#### [SOURCE EXTRACT]

[Start of section]

The maps, which are drawn every 10 years following the U.S. Census, play a huge role in who represents Ohio. The current system allows the party in control of the process — Republicans for the past few decades — to draw maps to their advantage.

The result: maps with odd-shaped districts that are drawn to maximize the majority-party’s chances of winning the most congressional districts. The GOP holds 12 of Ohio’s 16 seats in Congress.

Facing pressure from a coalition of 30 groups seeking redistricting reform, state lawmakers this year agreed to put a constitutional amendment before voters in May. It passed with 75 percent of the vote.

Here is how the new system will work:

  • The General Assembly may approve a 10-year map if a three-fifths majority in both the House and Senate agree, along with at least half of the members of the minority and majority parties. It would require the governor's signature.
  • If the legislature fails to adopt a map, the seven-member Ohio Redistricting Commission would take over. It may pass a 10-year map if it has at least four votes, including two from the minority party.
  • If the commission fails to act, the responsibility returns to the legislature, which can pass a 10-year map with a three-fifths majority vote, including one-third of the minority party members. It would require the governor's signature.
  • If the three steps don't result in a 10-year map, the majority party controlling the legislature may adopt a four-year map, providing it follows guardrails to protect against unduly favoring a political party or incumbents and against splitting up counties into multiple congressional districts.

Driver license amnesty

Starting in January, hundreds of thousands of Ohioans who lost their driver licenses will have a chance to reinstate them without paying significant fees and penalties.

The six-month program, which begins today, is designed to help those whose employment opportunities are severely restricted because they can’t afford what it would take to get their license back.

The program is open to those whose licenses were suspended for 25 specific offenses — including operating a vehicle without proof of insurance, juvenile delinquency or truancy, failure to stop for a school bus or after an accident and reckless operation.

It is not available to people whose offense involved alcohol, drug abuse or a deadly weapon.

More than 300,000 Ohioans qualify for the amnesty program.

Suspensions and the reinstatement fees — which range from $15 to $650 per offense — can pile up. In 2017, 1.1 million Ohioans had a suspended driver license — nearly 12 percent of those old enough to drive in the state.

[End of section]

#### [WORK REQUEST 1]
Check whether each statement agrees with the text on Ohio redistricting and license amnesty, answering yes or no and quoting the deciding words: (a) The redistricting amendment passed with 75 percent of the vote. (b) The Ohio Redistricting Commission has nine members. (c) People whose offense involved alcohol can take part in the amnesty program.
#### [WORK REQUEST 2]
Continue the text on Ohio redistricting and license amnesty from its last sentence.

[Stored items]

[Start of section]

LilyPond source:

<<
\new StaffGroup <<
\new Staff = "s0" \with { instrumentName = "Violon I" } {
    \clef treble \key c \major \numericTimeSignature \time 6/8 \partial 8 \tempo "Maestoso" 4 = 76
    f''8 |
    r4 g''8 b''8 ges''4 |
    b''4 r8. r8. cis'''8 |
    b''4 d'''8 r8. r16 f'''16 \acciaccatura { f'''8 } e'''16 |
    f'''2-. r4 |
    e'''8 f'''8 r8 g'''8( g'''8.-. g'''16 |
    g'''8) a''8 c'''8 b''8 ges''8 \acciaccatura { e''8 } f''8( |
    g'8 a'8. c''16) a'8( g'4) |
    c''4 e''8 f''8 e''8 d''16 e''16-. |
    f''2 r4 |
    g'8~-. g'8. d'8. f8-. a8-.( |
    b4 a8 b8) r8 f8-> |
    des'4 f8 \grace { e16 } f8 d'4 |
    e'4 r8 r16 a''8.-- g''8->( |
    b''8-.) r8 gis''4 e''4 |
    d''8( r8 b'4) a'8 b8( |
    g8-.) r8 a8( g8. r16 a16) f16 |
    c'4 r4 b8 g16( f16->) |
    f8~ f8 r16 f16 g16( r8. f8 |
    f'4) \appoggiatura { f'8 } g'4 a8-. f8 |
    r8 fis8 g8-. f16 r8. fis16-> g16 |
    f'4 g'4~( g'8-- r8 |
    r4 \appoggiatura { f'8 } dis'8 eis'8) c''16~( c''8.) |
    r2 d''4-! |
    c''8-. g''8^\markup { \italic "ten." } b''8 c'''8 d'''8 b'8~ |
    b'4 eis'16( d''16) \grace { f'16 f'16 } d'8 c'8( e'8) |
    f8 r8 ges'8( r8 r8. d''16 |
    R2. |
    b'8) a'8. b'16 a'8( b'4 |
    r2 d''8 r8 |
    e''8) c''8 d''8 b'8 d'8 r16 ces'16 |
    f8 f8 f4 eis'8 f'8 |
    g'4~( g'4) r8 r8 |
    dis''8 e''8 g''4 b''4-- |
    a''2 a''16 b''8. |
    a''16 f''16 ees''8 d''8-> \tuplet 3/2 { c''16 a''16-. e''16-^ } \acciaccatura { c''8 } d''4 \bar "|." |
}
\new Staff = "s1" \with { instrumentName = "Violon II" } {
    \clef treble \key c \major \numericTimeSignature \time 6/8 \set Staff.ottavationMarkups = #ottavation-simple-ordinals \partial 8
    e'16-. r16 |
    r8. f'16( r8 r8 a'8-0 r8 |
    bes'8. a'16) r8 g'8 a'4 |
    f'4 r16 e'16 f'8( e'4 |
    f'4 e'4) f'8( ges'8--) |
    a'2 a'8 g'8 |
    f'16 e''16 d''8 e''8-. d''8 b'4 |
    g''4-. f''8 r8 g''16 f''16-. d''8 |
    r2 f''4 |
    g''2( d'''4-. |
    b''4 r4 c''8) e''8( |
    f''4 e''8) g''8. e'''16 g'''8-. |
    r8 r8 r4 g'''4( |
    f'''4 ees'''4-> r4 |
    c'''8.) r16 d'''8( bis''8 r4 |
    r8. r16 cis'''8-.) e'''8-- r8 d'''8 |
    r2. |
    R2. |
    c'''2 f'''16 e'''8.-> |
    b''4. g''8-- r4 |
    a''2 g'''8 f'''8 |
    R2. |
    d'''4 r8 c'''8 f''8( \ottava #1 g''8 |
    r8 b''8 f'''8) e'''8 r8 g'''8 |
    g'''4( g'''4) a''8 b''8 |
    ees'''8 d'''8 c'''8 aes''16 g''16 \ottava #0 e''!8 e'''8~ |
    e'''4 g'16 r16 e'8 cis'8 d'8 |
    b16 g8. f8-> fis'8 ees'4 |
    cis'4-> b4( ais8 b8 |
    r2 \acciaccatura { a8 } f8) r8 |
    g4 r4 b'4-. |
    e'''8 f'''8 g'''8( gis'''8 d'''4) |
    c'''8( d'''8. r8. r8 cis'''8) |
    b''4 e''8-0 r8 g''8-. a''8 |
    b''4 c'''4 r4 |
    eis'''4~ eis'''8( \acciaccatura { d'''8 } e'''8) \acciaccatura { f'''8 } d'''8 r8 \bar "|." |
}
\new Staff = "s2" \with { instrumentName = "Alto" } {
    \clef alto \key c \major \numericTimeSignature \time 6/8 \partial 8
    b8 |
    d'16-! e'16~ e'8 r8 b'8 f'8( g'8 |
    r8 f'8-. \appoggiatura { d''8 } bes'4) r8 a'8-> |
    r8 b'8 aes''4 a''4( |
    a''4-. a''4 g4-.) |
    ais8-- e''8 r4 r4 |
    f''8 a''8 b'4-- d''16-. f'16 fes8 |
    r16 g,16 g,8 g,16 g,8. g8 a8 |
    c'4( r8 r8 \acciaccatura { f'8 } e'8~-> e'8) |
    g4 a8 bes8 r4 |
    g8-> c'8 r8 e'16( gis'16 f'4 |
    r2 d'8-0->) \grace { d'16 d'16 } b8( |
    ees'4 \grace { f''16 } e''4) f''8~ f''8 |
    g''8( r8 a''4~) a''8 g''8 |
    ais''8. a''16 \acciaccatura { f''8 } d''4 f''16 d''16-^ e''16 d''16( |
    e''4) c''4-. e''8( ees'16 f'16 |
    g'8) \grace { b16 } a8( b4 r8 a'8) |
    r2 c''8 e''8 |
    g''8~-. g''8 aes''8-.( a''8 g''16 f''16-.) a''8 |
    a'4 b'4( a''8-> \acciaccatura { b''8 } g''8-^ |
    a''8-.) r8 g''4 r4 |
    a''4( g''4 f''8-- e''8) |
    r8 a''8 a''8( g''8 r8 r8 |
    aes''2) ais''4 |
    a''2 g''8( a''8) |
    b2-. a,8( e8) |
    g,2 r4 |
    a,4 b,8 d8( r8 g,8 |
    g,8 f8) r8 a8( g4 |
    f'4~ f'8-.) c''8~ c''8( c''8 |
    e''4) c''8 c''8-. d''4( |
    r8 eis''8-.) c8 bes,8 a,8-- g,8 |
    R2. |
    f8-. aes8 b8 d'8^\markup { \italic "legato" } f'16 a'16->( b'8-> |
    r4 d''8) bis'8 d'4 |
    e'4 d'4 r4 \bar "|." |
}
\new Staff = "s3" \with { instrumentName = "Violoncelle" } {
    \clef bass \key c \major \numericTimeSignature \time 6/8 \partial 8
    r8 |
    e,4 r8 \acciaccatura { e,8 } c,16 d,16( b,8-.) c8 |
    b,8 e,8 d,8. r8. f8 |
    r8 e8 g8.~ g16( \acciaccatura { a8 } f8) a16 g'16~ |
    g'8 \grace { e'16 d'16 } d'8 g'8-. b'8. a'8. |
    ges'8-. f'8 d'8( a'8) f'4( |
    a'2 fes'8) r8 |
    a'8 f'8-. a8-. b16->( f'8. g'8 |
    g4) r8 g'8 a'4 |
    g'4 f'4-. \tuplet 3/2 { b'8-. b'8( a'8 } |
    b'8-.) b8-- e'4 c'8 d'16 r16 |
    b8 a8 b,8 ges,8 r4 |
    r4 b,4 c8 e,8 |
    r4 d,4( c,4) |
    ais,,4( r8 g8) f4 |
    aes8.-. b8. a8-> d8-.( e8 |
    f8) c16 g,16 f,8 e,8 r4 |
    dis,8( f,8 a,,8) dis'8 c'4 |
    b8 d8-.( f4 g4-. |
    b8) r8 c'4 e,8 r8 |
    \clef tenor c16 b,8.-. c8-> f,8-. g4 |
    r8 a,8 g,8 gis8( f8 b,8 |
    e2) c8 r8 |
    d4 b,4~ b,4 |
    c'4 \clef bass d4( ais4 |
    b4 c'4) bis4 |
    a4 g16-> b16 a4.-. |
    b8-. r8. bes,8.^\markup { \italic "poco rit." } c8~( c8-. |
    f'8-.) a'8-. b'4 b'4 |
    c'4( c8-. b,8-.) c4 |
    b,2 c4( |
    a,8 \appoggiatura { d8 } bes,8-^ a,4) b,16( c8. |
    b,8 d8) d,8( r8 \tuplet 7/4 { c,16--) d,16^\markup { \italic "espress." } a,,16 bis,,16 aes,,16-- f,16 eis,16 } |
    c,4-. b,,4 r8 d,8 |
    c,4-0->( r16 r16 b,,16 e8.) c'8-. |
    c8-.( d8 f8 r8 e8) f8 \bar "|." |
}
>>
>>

[End of section]

#### [TASK OUTPUT 1]
(a) Yes: "It passed with 75 percent of the vote."
(b) No: "the seven-member Ohio Redistricting Commission"
(c) No: "It is not available to people whose offense involved alcohol, drug abuse or a deadly weapon."

#### [TASK OUTPUT 2]
The amnesty applicant must have completed all other court-ordered sanctions and have had the license suspension for at least 18 months. People who are indigent can have their reinstatement fees waived and others can have them reduced under the amnesty law.

Child support

Ohio’s child support system received its most sweeping reform in decades this year.

Among the system’s problems is an outdated formula used to calculate payments, $100 million a year in unpaid support and the ease with which non-custodial parents slip into the underground economy to avoid wage garnishments.

The impact of newly-passed legislation on families will vary based on factors such as income, health care coverage, child care arrangements and more.

The reform package will do the following:

  • Update economic data used to calculate orders for the first time since 1992 — the new data will allow for calculation of orders for families with combined income of up to $300,000, up from the current $150,000;
  • Take into consideration parent contributions for health care coverage and medical expenses;
  • Account for shared parenting time;
  • Change the minimum order to $80 a month, up from the current $50 a month;
  • Allow state workers to update child support formula tables, rather than require lawmakers to approve updates;
  • Cap allowable credit given for child care expenses so low-income support payers are limited to sharing half of child care costs; and
  • Establish a "self-sufficiency reserve" to make sure low-income parents don't face child support orders that far exceed their ability to pay.

House Bill 366, the reform package, cleared its final legislative hurdle June 7. The changes will not be applied retroactively.